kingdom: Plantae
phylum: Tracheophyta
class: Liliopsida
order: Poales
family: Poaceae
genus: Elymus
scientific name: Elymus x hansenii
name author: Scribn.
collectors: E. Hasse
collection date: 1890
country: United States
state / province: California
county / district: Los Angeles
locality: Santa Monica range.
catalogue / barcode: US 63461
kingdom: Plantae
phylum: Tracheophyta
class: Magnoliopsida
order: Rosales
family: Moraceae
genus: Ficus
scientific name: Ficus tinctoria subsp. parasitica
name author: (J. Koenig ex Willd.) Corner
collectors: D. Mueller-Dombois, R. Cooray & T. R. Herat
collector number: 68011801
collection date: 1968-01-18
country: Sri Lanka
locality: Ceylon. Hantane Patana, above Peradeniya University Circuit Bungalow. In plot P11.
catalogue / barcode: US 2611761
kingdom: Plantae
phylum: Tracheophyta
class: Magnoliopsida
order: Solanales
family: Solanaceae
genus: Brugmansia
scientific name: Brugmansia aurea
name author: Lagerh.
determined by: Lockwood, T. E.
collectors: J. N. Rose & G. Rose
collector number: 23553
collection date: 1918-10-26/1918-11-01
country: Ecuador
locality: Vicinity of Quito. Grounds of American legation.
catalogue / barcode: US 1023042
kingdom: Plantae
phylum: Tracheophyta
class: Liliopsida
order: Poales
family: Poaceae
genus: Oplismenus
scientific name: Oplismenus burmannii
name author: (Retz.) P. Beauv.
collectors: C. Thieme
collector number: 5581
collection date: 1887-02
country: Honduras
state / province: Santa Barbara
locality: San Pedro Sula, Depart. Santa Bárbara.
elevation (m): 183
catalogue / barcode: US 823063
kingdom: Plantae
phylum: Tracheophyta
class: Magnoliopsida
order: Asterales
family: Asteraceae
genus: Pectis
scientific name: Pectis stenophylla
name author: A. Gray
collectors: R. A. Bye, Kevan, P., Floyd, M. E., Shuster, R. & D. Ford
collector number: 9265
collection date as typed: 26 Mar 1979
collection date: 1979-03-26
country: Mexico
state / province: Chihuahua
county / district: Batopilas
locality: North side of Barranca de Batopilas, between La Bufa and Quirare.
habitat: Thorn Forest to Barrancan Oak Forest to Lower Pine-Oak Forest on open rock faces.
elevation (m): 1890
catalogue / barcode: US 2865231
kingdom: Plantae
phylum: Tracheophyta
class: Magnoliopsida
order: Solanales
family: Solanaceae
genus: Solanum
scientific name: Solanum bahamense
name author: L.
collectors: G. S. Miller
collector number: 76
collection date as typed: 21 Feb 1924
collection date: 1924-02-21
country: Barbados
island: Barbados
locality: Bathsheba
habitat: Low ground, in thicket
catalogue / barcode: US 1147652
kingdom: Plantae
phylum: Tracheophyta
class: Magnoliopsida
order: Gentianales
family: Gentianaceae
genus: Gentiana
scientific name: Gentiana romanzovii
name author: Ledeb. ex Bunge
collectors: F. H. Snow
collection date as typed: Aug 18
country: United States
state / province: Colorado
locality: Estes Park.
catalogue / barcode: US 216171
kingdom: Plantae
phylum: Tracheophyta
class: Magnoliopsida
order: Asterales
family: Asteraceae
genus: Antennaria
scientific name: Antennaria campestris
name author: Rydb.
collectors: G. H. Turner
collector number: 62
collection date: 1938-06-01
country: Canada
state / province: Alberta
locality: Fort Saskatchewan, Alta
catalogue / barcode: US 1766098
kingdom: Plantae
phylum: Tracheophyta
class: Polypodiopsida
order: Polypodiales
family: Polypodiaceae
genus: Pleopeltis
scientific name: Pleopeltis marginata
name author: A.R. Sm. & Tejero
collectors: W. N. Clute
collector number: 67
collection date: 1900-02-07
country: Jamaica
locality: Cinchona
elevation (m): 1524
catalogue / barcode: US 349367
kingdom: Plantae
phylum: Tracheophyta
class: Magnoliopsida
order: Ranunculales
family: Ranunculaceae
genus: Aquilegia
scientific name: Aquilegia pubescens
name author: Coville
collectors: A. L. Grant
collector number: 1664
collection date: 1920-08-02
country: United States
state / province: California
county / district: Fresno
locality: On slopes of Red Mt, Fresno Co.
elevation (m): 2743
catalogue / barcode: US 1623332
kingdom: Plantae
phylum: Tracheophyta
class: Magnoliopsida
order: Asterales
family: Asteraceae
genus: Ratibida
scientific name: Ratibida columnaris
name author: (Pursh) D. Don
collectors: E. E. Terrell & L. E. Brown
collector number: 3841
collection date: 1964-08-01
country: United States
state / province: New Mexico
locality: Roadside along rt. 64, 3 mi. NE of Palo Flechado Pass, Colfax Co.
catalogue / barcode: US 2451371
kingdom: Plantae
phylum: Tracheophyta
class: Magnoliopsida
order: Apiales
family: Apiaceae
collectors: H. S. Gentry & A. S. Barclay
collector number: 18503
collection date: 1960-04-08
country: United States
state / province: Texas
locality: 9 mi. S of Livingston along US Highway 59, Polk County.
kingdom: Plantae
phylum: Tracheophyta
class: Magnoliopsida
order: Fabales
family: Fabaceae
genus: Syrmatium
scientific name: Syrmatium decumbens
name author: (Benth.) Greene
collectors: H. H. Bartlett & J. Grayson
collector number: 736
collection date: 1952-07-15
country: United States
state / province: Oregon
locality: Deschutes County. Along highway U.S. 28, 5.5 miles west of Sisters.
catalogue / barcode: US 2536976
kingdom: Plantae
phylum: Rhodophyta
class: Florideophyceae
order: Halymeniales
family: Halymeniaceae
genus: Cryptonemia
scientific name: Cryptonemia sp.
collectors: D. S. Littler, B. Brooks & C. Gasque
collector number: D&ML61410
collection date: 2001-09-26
------------------------------------------------
• [WHAT YOU SHOULD DO] Return every line of the items above, character for character, keeping each field name and value unchanged and in its original order.

• [SOLUTION TO THIS EXERCISE]
kingdom: Plantae
phylum: Tracheophyta
class: Liliopsida
order: Poales
family: Poaceae
genus: Elymus
scientific name: Elymus x hansenii
name author: Scribn.
collectors: E. Hasse
collection date: 1890
country: United States
state / province: California
county / district: Los Angeles
locality: Santa Monica range.
catalogue / barcode: US 63461
kingdom: Plantae
phylum: Tracheophyta
class: Magnoliopsida
order: Rosales
family: Moraceae
genus: Ficus
scientific name: Ficus tinctoria subsp. parasitica
name author: (J. Koenig ex Willd.) Corner
collectors: D. Mueller-Dombois, R. Cooray & T. R. Herat
collector number: 68011801
collection date: 1968-01-18
country: Sri Lanka
locality: Ceylon. Hantane Patana, above Peradeniya University Circuit Bungalow. In plot P11.
catalogue / barcode: US 2611761
kingdom: Plantae
phylum: Tracheophyta
class: Magnoliopsida
order: Solanales
family: Solanaceae
genus: Brugmansia
scientific name: Brugmansia aurea
name author: Lagerh.
determined by: Lockwood, T. E.
collectors: J. N. Rose & G. Rose
collector number: 23553
collection date: 1918-10-26/1918-11-01
country: Ecuador
locality: Vicinity of Quito. Grounds of American legation.
catalogue / barcode: US 1023042
kingdom: Plantae
phylum: Tracheophyta
class: Liliopsida
order: Poales
family: Poaceae
genus: Oplismenus
scientific name: Oplismenus burmannii
name author: (Retz.) P. Beauv.
collectors: C. Thieme
collector number: 5581
collection date: 1887-02
country: Honduras
state / province: Santa Barbara
locality: San Pedro Sula, Depart. Santa Bárbara.
elevation (m): 183
catalogue / barcode: US 823063
kingdom: Plantae
phylum: Tracheophyta
class: Magnoliopsida
order: Asterales
family: Asteraceae
genus: Pectis
scientific name: Pectis stenophylla
name author: A. Gray
collectors: R. A. Bye, Kevan, P., Floyd, M. E., Shuster, R. & D. Ford
collector number: 9265
collection date as typed: 26 Mar 1979
collection date: 1979-03-26
country: Mexico
state / province: Chihuahua
county / district: Batopilas
locality: North side of Barranca de Batopilas, between La Bufa and Quirare.
habitat: Thorn Forest to Barrancan Oak Forest to Lower Pine-Oak Forest on open rock faces.
elevation (m): 1890
catalogue / barcode: US 2865231
kingdom: Plantae
phylum: Tracheophyta
class: Magnoliopsida
order: Solanales
family: Solanaceae
genus: Solanum
scientific name: Solanum bahamense
name author: L.
collectors: G. S. Miller
collector number: 76
collection date as typed: 21 Feb 1924
collection date: 1924-02-21
country: Barbados
island: Barbados
locality: Bathsheba
habitat: Low ground, in thicket
catalogue / barcode: US 1147652
kingdom: Plantae
phylum: Tracheophyta
class: Magnoliopsida
order: Gentianales
family: Gentianaceae
genus: Gentiana
scientific name: Gentiana romanzovii
name author: Ledeb. ex Bunge
collectors: F. H. Snow
collection date as typed: Aug 18
country: United States
state / province: Colorado
locality: Estes Park.
catalogue / barcode: US 216171
kingdom: Plantae
phylum: Tracheophyta
class: Magnoliopsida
order: Asterales
family: Asteraceae
genus: Antennaria
scientific name: Antennaria campestris
name author: Rydb.
collectors: G. H. Turner
collector number: 62
collection date: 1938-06-01
country: Canada
state / province: Alberta
locality: Fort Saskatchewan, Alta
catalogue / barcode: US 1766098
kingdom: Plantae
phylum: Tracheophyta
class: Polypodiopsida
order: Polypodiales
family: Polypodiaceae
genus: Pleopeltis
scientific name: Pleopeltis marginata
name author: A.R. Sm. & Tejero
collectors: W. N. Clute
collector number: 67
collection date: 1900-02-07
country: Jamaica
locality: Cinchona
elevation (m): 1524
catalogue / barcode: US 349367
kingdom: Plantae
phylum: Tracheophyta
class: Magnoliopsida
order: Ranunculales
family: Ranunculaceae
genus: Aquilegia
scientific name: Aquilegia pubescens
name author: Coville
collectors: A. L. Grant
collector number: 1664
collection date: 1920-08-02
country: United States
state / province: California
county / district: Fresno
locality: On slopes of Red Mt, Fresno Co.
elevation (m): 2743
catalogue / barcode: US 1623332
kingdom: Plantae
phylum: Tracheophyta
class: Magnoliopsida
order: Asterales
family: Asteraceae
genus: Ratibida
scientific name: Ratibida columnaris
name author: (Pursh) D. Don
collectors: E. E. Terrell & L. E. Brown
collector number: 3841
collection date: 1964-08-01
country: United States
state / province: New Mexico
locality: Roadside along rt. 64, 3 mi. NE of Palo Flechado Pass, Colfax Co.
catalogue / barcode: US 2451371
kingdom: Plantae
phylum: Tracheophyta
class: Magnoliopsida
order: Apiales
family: Apiaceae
collectors: H. S. Gentry & A. S. Barclay
collector number: 18503
collection date: 1960-04-08
country: United States
state / province: Texas
locality: 9 mi. S of Livingston along US Highway 59, Polk County.
kingdom: Plantae
phylum: Tracheophyta
class: Magnoliopsida
order: Fabales
family: Fabaceae
genus: Syrmatium
scientific name: Syrmatium decumbens
name author: (Benth.) Greene
collectors: H. H. Bartlett & J. Grayson
collector number: 736
collection date: 1952-07-15
country: United States
state / province: Oregon
locality: Deschutes County. Along highway U.S. 28, 5.5 miles west of Sisters.
catalogue / barcode: US 2536976
kingdom: Plantae
phylum: Rhodophyta
class: Florideophyceae
order: Halymeniales
family: Halymeniaceae
genus: Cryptonemia
scientific name: Cryptonemia sp.
collectors: D. S. Littler, B. Brooks & C. Gasque
collector number: D&ML61410
collection date: 2001-09-26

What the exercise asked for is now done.